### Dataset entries

━━━━━━

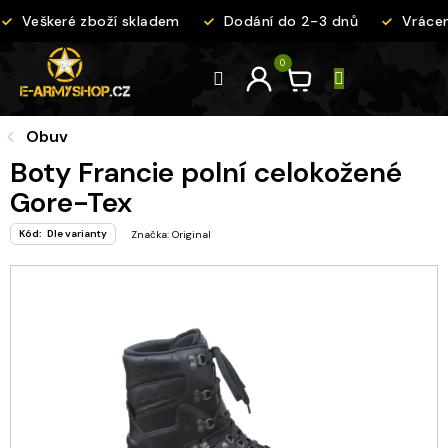
Přejít
Veškeré zboží skladem
Dodání do 2-3 dnů
Vrácen
na
obsah
Obuv
Boty Francie polní celokožené
Gore-Tex
Kód:
Dle varianty
Značka:
Original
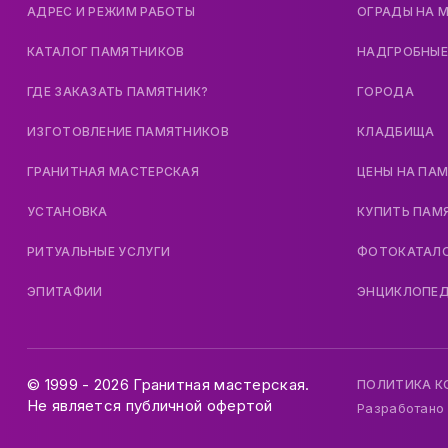
АДРЕС И РЕЖИМ РАБОТЫ
ОГРАДЫ НА 
КАТАЛОГ ПАМЯТНИКОВ
НАДГРОБНЫЕ
ГДЕ ЗАКАЗАТЬ ПАМЯТНИК?
ГОРОДА
ИЗГОТОВЛЕНИЕ ПАМЯТНИКОВ
КЛАДБИЩА
ГРАНИТНАЯ МАСТЕРСКАЯ
ЦЕНЫ НА ПА
УСТАНОВКА
КУПИТЬ ПАМ
РИТУАЛЬНЫЕ УСЛУГИ
ФОТОКАТАЛ
ЭПИТАФИИ
ЭНЦИКЛОПЕ
© 1999 - 2026 Гранитная мастерская.
ПОЛИТИКА 
Не является публичной офертой
Разработано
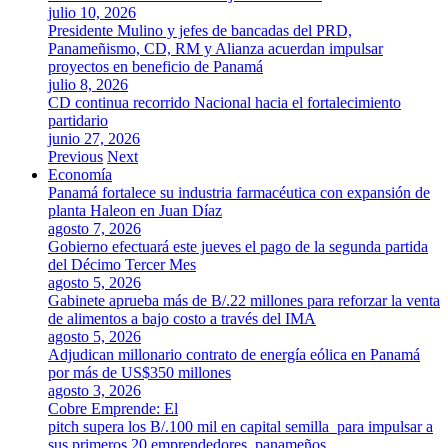
julio 10, 2026
Presidente Mulino y jefes de bancadas del PRD,
Panameñismo, CD, RM y Alianza acuerdan impulsar
proyectos en beneficio de Panamá
julio 8, 2026
CD continua recorrido Nacional hacia el fortalecimiento
partidario
junio 27, 2026
Previous
Next
Economía
Panamá fortalece su industria farmacéutica con expansión de
planta Haleon en Juan Díaz
agosto 7, 2026
Gobierno efectuará este jueves el pago de la segunda partida
del Décimo Tercer Mes
agosto 5, 2026
Gabinete aprueba más de B/.22 millones para reforzar la venta
de alimentos a bajo costo a través del IMA
agosto 5, 2026
Adjudican millonario contrato de energía eólica en Panamá
por más de US$350 millones
agosto 3, 2026
Cobre Emprende: El
pitch supera los B/.100 mil en capital semilla para impulsar a
sus primeros 20 emprendedores panameños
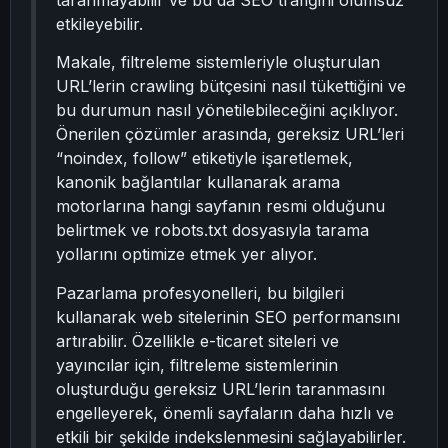
taranmayabilir ve bu da SEO trafiğini olumsuz
etkileyebilir.
Makale, filtreleme sistemleriyle oluşturulan
URL’lerin crawling bütçesini nasıl tükettiğini ve
bu durumun nasıl yönetilebileceğini açıklıyor.
Önerilen çözümler arasında, gereksiz URL’leri
“noindex, follow” etiketiyle işaretlemek,
kanonik bağlantılar kullanarak arama
motorlarına hangi sayfanın resmi olduğunu
belirtmek ve robots.txt dosyasıyla tarama
yollarını optimize etmek yer alıyor.
Pazarlama profesyonelleri, bu bilgileri
kullanarak web sitelerinin SEO performansını
artırabilir. Özellikle e-ticaret siteleri ve
yayıncılar için, filtreleme sistemlerinin
oluşturduğu gereksiz URL’lerin taranmasını
engelleyerek, önemli sayfaların daha hızlı ve
etkili bir şekilde indekslenmesini sağlayabilirler.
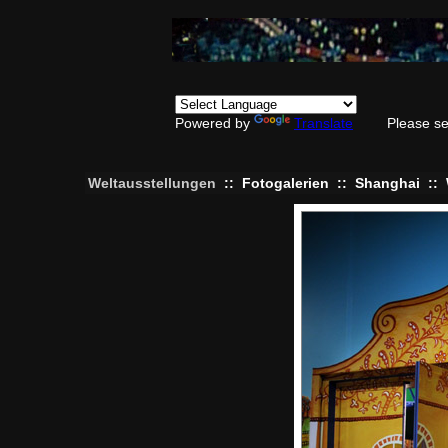
Powered by
Translate
Please se
Weltausstellungen
::
Fotogalerien
::
Shanghai
::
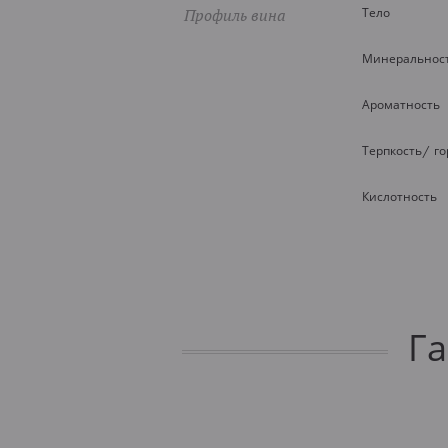
Профиль вина
Тело
Минеральнос
Ароматность
Терпкость/ г
Кислотность
Г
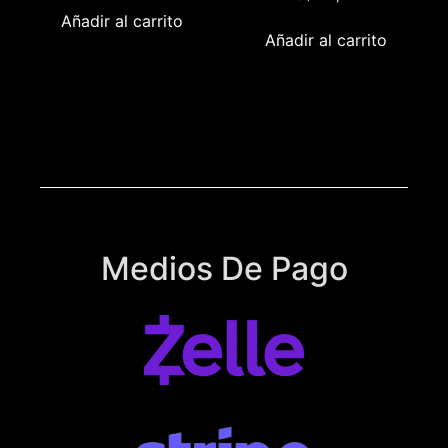
Añadir al carrito
Añadir al carrito
Medios De Pago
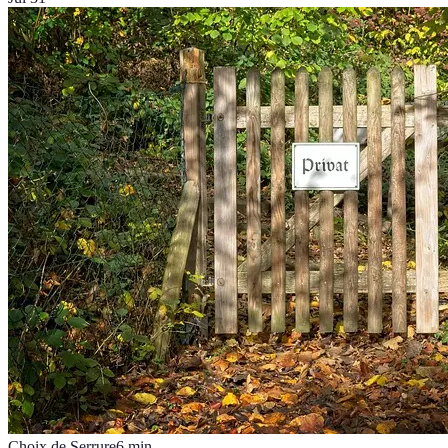
Choix de Serrure
6
min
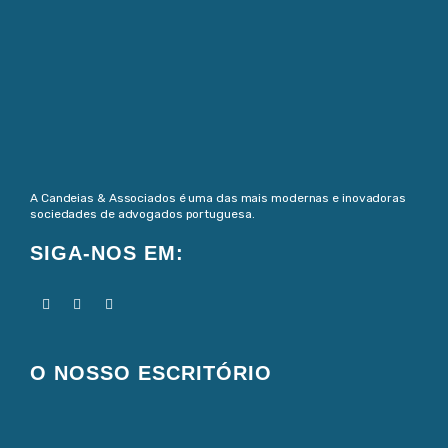
A Candeias & Associados é uma das mais modernas e inovadoras
sociedades de advogados portuguesa.
SIGA-NOS EM:
O NOSSO ESCRITÓRIO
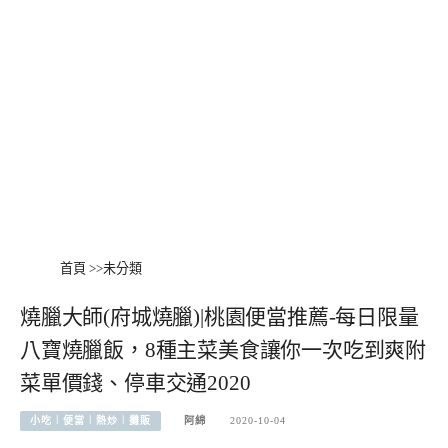
首頁
>>
未分類
燒臘大師(府城燒臘)|桃園便當推薦-每日限量
八寶燒臘飯，8種主菜美食讓你一次吃到爽附
菜單價錢、停車交通2020
小吃︱便當︱熱炒︱攤販
阿綿
2020-10-04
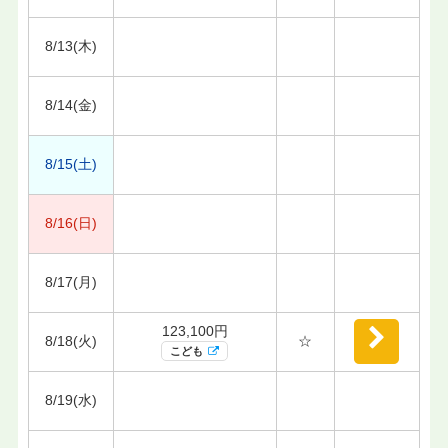
8/13(木)
8/14(金)
8/15(土)
8/16(日)
8/17(月)
123,100円
8/18(火)
☆
こども
8/19(水)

━━━━━━

### What this task involves
The output is the records exactly as they read, with no pictures in it.

### Task output
Přejít
Veškeré zboží skladem
Dodání do 2-3 dnů
Vrácen
na
obsah
Obuv
Boty Francie polní celokožené
Gore-Tex
Kód:
Dle varianty
Značka:
Original
АДРЕС И РЕЖИМ РАБОТЫ
ОГРАДЫ НА 
КАТАЛОГ ПАМЯТНИКОВ
НАДГРОБНЫЕ
ГДЕ ЗАКАЗАТЬ ПАМЯТНИК?
ГОРОДА
ИЗГОТОВЛЕНИЕ ПАМЯТНИКОВ
КЛАДБИЩА
ГРАНИТНАЯ МАСТЕРСКАЯ
ЦЕНЫ НА ПА
УСТАНОВКА
КУПИТЬ ПАМ
РИТУАЛЬНЫЕ УСЛУГИ
ФОТОКАТАЛ
ЭПИТАФИИ
ЭНЦИКЛОПЕ
© 1999 - 2026 Гранитная мастерская.
ПОЛИТИКА 
Не является публичной офертой
Разработано
julio 10, 2026
Presidente Mulino y jefes de bancadas del PRD,
Panameñismo, CD, RM y Alianza acuerdan impulsar
proyectos en beneficio de Panamá
julio 8, 2026
CD continua recorrido Nacional hacia el fortalecimiento
partidario
junio 27, 2026
Previous
Next
Economía
Panamá fortalece su industria farmacéutica con expansión de
planta Haleon en Juan Díaz
agosto 7, 2026
Gobierno efectuará este jueves el pago de la segunda partida
del Décimo Tercer Mes
agosto 5, 2026
Gabinete aprueba más de B/.22 millones para reforzar la venta
de alimentos a bajo costo a través del IMA
agosto 5, 2026
Adjudican millonario contrato de energía eólica en Panamá
por más de US$350 millones
agosto 3, 2026
Cobre Emprende: El
pitch supera los B/.100 mil en capital semilla para impulsar a
sus primeros 20 emprendedores panameños
taranmayabilir ve bu da SEO trafiğini olumsuz
etkileyebilir.
Makale, filtreleme sistemleriyle oluşturulan
URL’lerin crawling bütçesini nasıl tükettiğini ve
bu durumun nasıl yönetilebileceğini açıklıyor.
Önerilen çözümler arasında, gereksiz URL’leri
“noindex, follow” etiketiyle işaretlemek,
kanonik bağlantılar kullanarak arama
motorlarına hangi sayfanın resmi olduğunu
belirtmek ve robots.txt dosyasıyla tarama
yollarını optimize etmek yer alıyor.
Pazarlama profesyonelleri, bu bilgileri
kullanarak web sitelerinin SEO performansını
artırabilir. Özellikle e-ticaret siteleri ve
yayıncılar için, filtreleme sistemlerinin
oluşturduğu gereksiz URL’lerin taranmasını
engelleyerek, önemli sayfaların daha hızlı ve
etkili bir şekilde indekslenmesini sağlayabilirler.
Powered by
Translate
Please se
Weltausstellungen
::
Fotogalerien
::
Shanghai
::
Профиль вина
Тело
Минеральнос
Ароматность
Терпкость/ г
Кислотность
Г
Añadir al carrito
Añadir al carrito
Medios De Pago
Choix de Serrure
6
min
A Candeias & Associados é uma das mais modernas e inovadoras
sociedades de advogados portuguesa.
SIGA-NOS EM:
O NOSSO ESCRITÓRIO
首頁
>>
未分類
燒臘大師(府城燒臘)|桃園便當推薦-每日限量
八寶燒臘飯，8種主菜美食讓你一次吃到爽附
菜單價錢、停車交通2020
小吃︱便當︱熱炒︱攤販
阿綿
2020-10-04
8/13(木)
8/14(金)
8/15(土)
8/16(日)
8/17(月)
123,100円
8/18(火)
☆
こども
8/19(水)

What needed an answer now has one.